## Text block
::::::

FIG. 4 is a flowchart showing an outline of the processes of the operation data analysis system.

FIG. 5 is a specific example of an integration screen for management of a meaning of data.

FIG. 6 is an explanatory diagram for creating a dictionary of the meaning of data (part 1).

FIG. 7 is an explanatory diagram for creating a dictionary of the meaning of data (part 2).

FIG. 8 is an explanatory diagram for creating a dictionary of the meaning of data (part 3).

FIG. 9 is an explanatory diagram of steps of a term distance analysis algorithm.

FIG. 10 is a configuration diagram in a case of analyzing an operation of a user.

FIG. 11 is an explanatory diagram of redefinition of a structured ID based on an implementation-dependent semantic hierarchy.

FIG. 12 is an explanatory diagram of redefinition of a structured ID based on a semantic hierarchy of a database.

FIG. 13 is an explanatory diagram of extraction of a semantic relation.

FIGS. 14A and 14B show a procedure for generating a structured ID.

FIG. 15 is a flowchart of generation of a data semantic relation based on an operation of a user.

FIG. 16 is an explanatory diagram of a generation result of the data semantic relation based on the operation of the user.

FIGS. 17A and 17B show a procedure for analyzing a density.

FIG. 18 is an explanatory diagram of an analysis result of the density.

::::::

## Given information
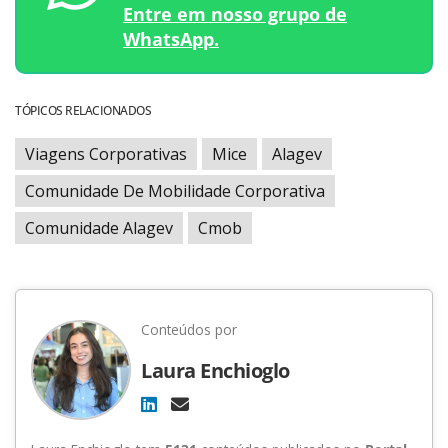
Entre em nosso grupo de
WhatsApp.
TÓPICOS RELACIONADOS
Viagens Corporativas
Mice
Alagev
Comunidade De Mobilidade Corporativa
Comunidade Alagev
Cmob
Conteúdos por
Laura Enchioglo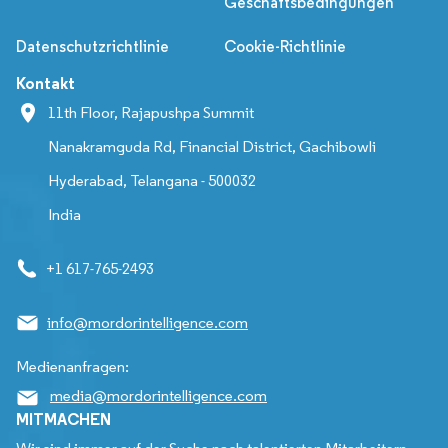
Geschäftsbedingungen
Datenschutzrichtlinie
Cookie-Richtlinie
Kontakt
11th Floor, Rajapushpa Summit
Nanakramguda Rd, Financial District, Gachibowli
Hyderabad, Telangana - 500032
India
+1 617-765-2493
info@mordorintelligence.com
Medienanfragen:
media@mordorintelligence.com
MITMACHEN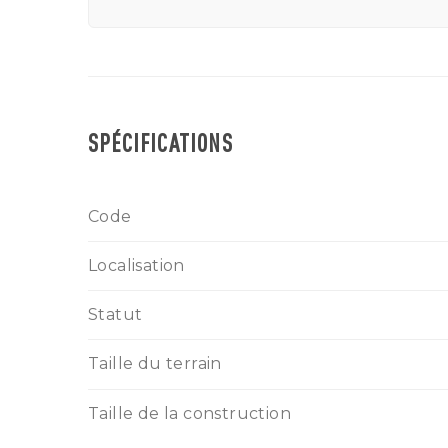
SPÉCIFICATIONS
Code
Localisation
Statut
Taille du terrain
Taille de la construction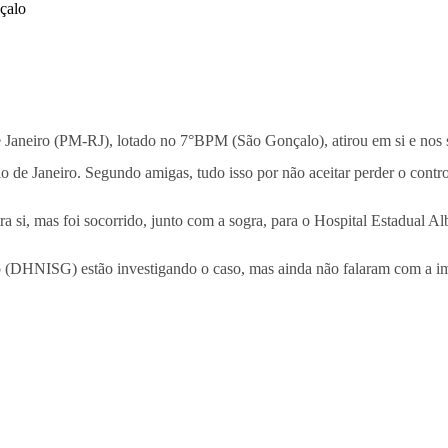
 Janeiro (PM-RJ), lotado no 7°BPM (São Gonçalo), atirou em si e nos so
o de Janeiro. Segundo amigas, tudo isso por não aceitar perder o contro
tra si, mas foi socorrido, junto com a sogra, para o Hospital Estadual A
o (DHNISG) estão investigando o caso, mas ainda não falaram com a impr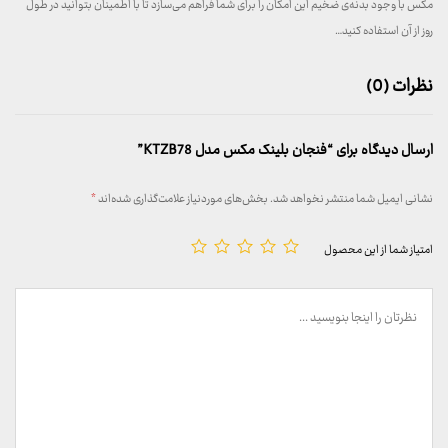
مکس با وجود بدنه‌ی ضخیم این امکان را برای شما فراهم می‌سازد تا با اطمینان بتوانید در طول
روز از آن استفاده کنید…
نظرات (0)
ارسال دیدگاه برای “فنجان بلینک مکس مدل KTZB78”
نشانی ایمیل شما منتشر نخواهد شد.
بخش‌های موردنیاز علامت‌گذاری شده‌اند
*
امتیاز شما از این محصول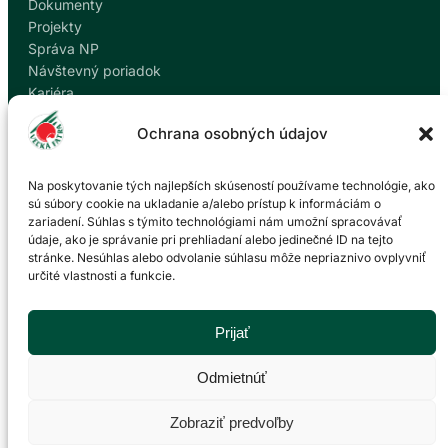
Dokumenty
Projekty
Správa NP
Návštevný poriadok
Kariéra
Kontakty
Ochrana osobných údajov
Ochrana osobných údajov
Nahlásiť korupciu
Na poskytovanie tých najlepších skúseností používame technológie, ako
sú súbory cookie na ukladanie a/alebo prístup k informáciám o
zariadení. Súhlas s týmito technológiami nám umožní spracovávať
Kontakt
údaje, ako je správanie pri prehliadaní alebo jedinečné ID na tejto
stránke. Nesúhlas alebo odvolanie súhlasu môže nepriaznivo ovplyvniť
určité vlastnosti a funkcie.
Správa Národného parku Veľká Fatra so sídlom v
Martine
P. O. Hviezdoslava 73/38
Prijať
036 01 Martin
043 428 45 03
Odmietnúť
info@npvf.sk
Zobraziť predvoľby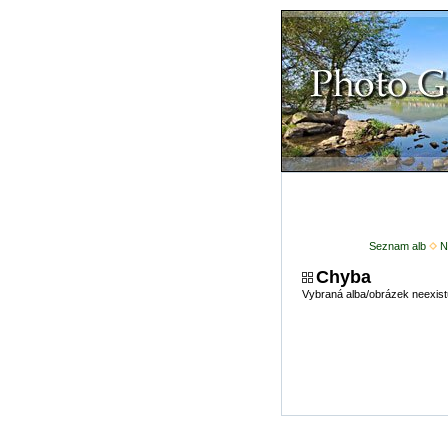
Seznam alb
N
Chyba
Vybraná alba/obrázek neexist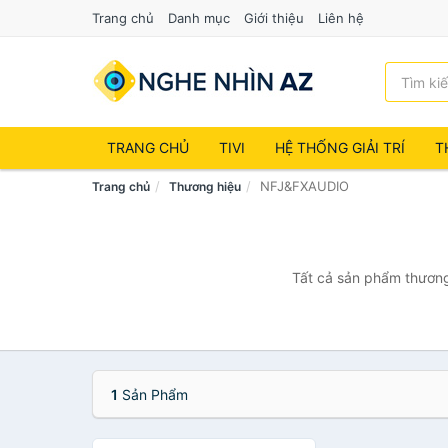
Trang chủ
Danh mục
Giới thiệu
Liên hệ
TRANG CHỦ
TIVI
HỆ THỐNG GIẢI TRÍ
T
NFJ&FXAUDIO
Trang chủ
Thương hiệu
Tất cả sản phẩm thương
1
Sản Phẩm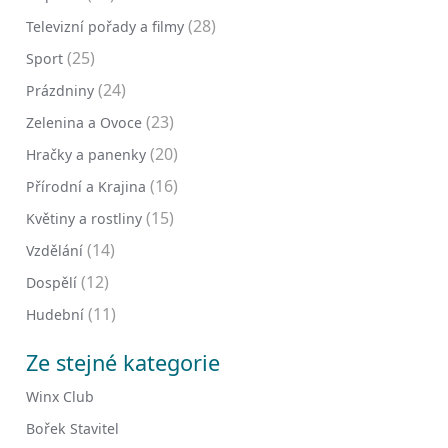
(28)
Televizní pořady a filmy
(25)
Sport
(24)
Prázdniny
(23)
Zelenina a Ovoce
(20)
Hračky a panenky
(16)
Přírodní a Krajina
(15)
Květiny a rostliny
(14)
Vzdělání
(12)
Dospělí
(11)
Hudební
Ze stejné kategorie
Winx Club
Bořek Stavitel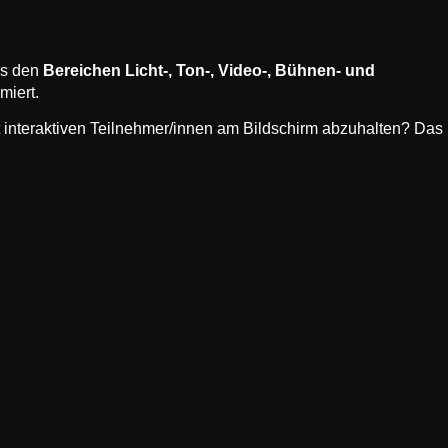
aus den
Bereichen Licht-, Ton-, Video-, Bühnen- und
miert.
 interaktiven Teilnehmer/innen am Bildschirm abzuhalten? Das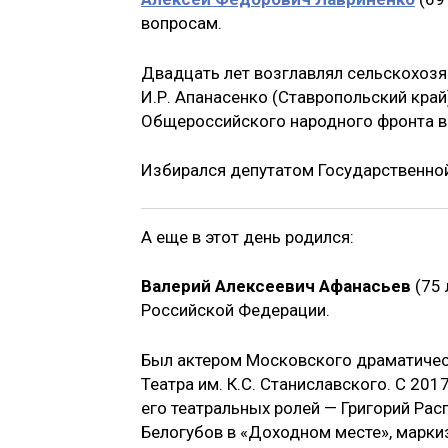
вопросам.
Двадцать лет возглавлял сельскохозя
И.Р. Апанасенко (Ставропольский кра
Общероссийского народного фронта в
Избирался депутатом Государственной
А еще в этот день родился:
Валерий Алексеевич Афанасьев
(75 
Российской Федерации.
Был актером Московского драматическо
Театра им. К.С. Станиславского. С 20
его театральных ролей — Григорий Рас
Белогубов в «Доходном месте», маркиз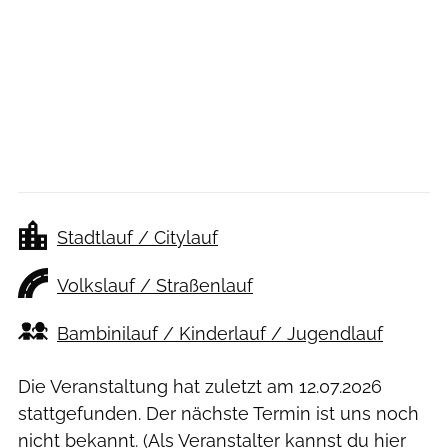
Stadtlauf / Citylauf
Volkslauf / Straßenlauf
Bambinilauf / Kinderlauf / Jugendlauf
Die Veranstaltung hat zuletzt am
12.07.2026
stattgefunden. Der nächste Termin ist uns noch
nicht bekannt. (Als Veranstalter kannst du
hier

::::::

## Assignment A
Using the figure list, answer each of the following:
(i) What kind of diagram is FIG. 4?
(ii) Which figures show a procedure for generating a structured ID?
(iii) What is FIG. 18 an explanatory diagram of?
## Assignment B
Rewrite the figure list from "FIG. 12 is an" to "a semantic relation.", putting "repository" in place of "database".

## Answer A
(i) A flowchart showing an outline of the processes of the operation data analysis system.
(ii) FIGS. 14A and 14B.
(iii) An analysis result of the density.

## Answer B
FIG. 12 is an explanatory diagram of redefinition of a structured ID based on a semantic hierarchy of a repository.

FIG. 13 is an explanatory diagram of extraction of a semantic relation.